#### Texto de origem ####

Acórdão do Tribunal da Relação de Coimbra
Processo:
262/12.0TBSRE-B.C1
Nº Convencional: JTRC
Relator: MOREIRA DO CARMO
Descritores: INJUNÇÃO
OPOSIÇÃO À EXECUÇÃO
TÍTULO EXECUTIVO
INCONSTITUCIONALIDADE
Data do Acordão: 02/26/2013
Votação: UNANIMIDADE
Tribunal Recurso: SOURE
Texto Integral: S
Meio Processual: APELAÇÃO
Decisão: CONFIRMADA
Legislação Nacional: ART.814 Nº2 CPC, 20, 202 CRP, DL Nº 226/2008 DE 20/11, DL Nº 269/98 DE 1/9
Sumário: O nº 2, do art. 814,º do CPC, na redacção dada pelo DL 226/2008, de 20.11, ao mandar aplicar o disposto no nº 1 do mesmo artigo, com as necessárias adaptações, à oposição à execução fundada em requerimento de injunção ao qual tenha sido aposta a fórmula executória, assim limitando os fundamentos invocáveis como se de uma sentença se tratasse, não enferma de inconstitucionalidade por violação dos art.ºs. 20º, nº 1 e 4, e 202º, nº 2, da CRP.

####

§ **Tarefas**
A - Quem é indicado como relator no acórdão?
B - Por favor, resuma o acórdão em duas frases.

#### Conjunto de entradas ####

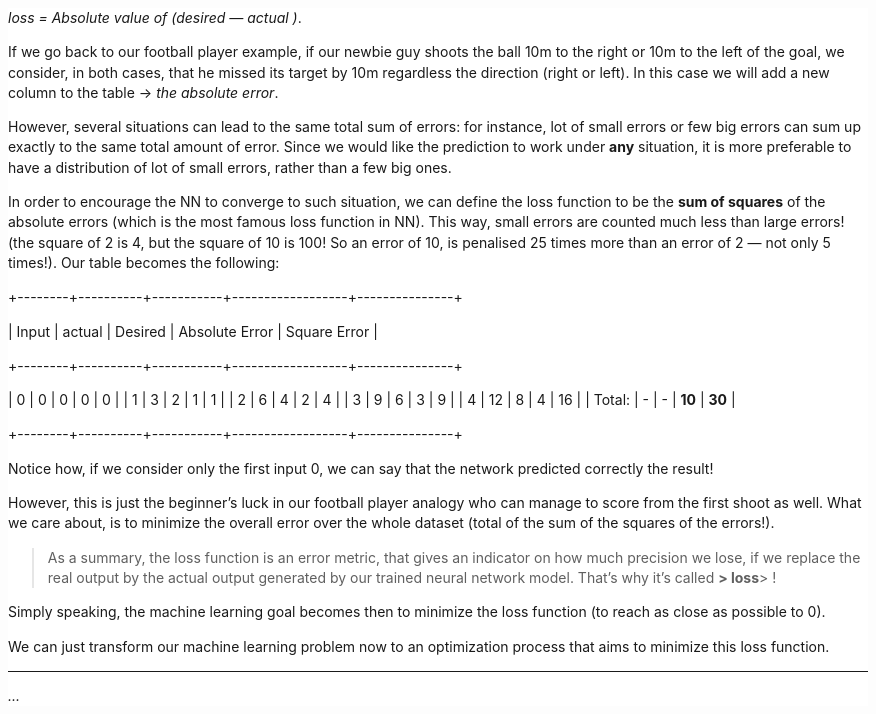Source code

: *loss = Absolute value of (desired — actual )*.

If we go back to our football player example, if our newbie guy shoots the ball 10m to the right or 10m to the left of the goal, we consider, in both cases, that he missed its target by 10m regardless the direction (right or left). In this case we will add a new column to the table -> *the absolute error*.

However, several situations can lead to the same total sum of errors: for instance, lot of small errors or few big errors can sum up exactly to the same total amount of error. Since we would like the prediction to work under **any** situation, it is more preferable to have a distribution of lot of small errors, rather than a few big ones.

In order to encourage the NN to converge to such situation, we can define the loss function to be the **sum of squares** of the absolute errors (which is the most famous loss function in NN). This way, small errors are counted much less than large errors! (the square of 2 is 4, but the square of 10 is 100! So an error of 10, is penalised 25 times more than an error of 2 — not only 5 times!). Our table becomes the following:

+--------+----------+-----------+------------------+---------------+

| Input | actual | Desired | Absolute Error | Square Error |

+--------+----------+-----------+------------------+---------------+

| 0 | 0 | 0 | 0 | 0 |
| 1 | 3 | 2 | 1 | 1 |
| 2 | 6 | 4 | 2 | 4 |
| 3 | 9 | 6 | 3 | 9 |
| 4 | 12 | 8 | 4 | 16 |
| Total: | - | - | **10** | **30** |

+--------+----------+-----------+------------------+---------------+

Notice how, if we consider only the first input 0, we can say that the network predicted correctly the result!

However, this is just the beginner’s luck in our football player analogy who can manage to score from the first shoot as well. What we care about, is to minimize the overall error over the whole dataset (total of the sum of the squares of the errors!).

> As a summary, the loss function is an error metric, that gives an indicator on how much precision we lose, if we replace the real output by the actual output generated by our trained neural network model. That’s why it’s called **> loss**> !

Simply speaking, the machine learning goal becomes then to minimize the loss function (to reach as close as possible to 0).

We can just transform our machine learning problem now to an optimization process that aims to minimize this loss function.

* * *

*...*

####

§ **Respostas numeradas**
A - Moreira do Carmo.

B - No acórdão do Tribunal da Relação de Coimbra de 26 de fevereiro de 2013, proferido por unanimidade numa apelação vinda de Soure, a decisão foi confirmada. O sumário conclui que o n.º 2 do art. 814.º do CPC, na redação do DL 226/2008, ao limitar os fundamentos da oposição à execução baseada em requerimento de injunção com fórmula executória como se de uma sentença se tratasse, não viola os art.ºs 20.º, n.ºs 1 e 4, e 202.º, n.º 2, da CRP.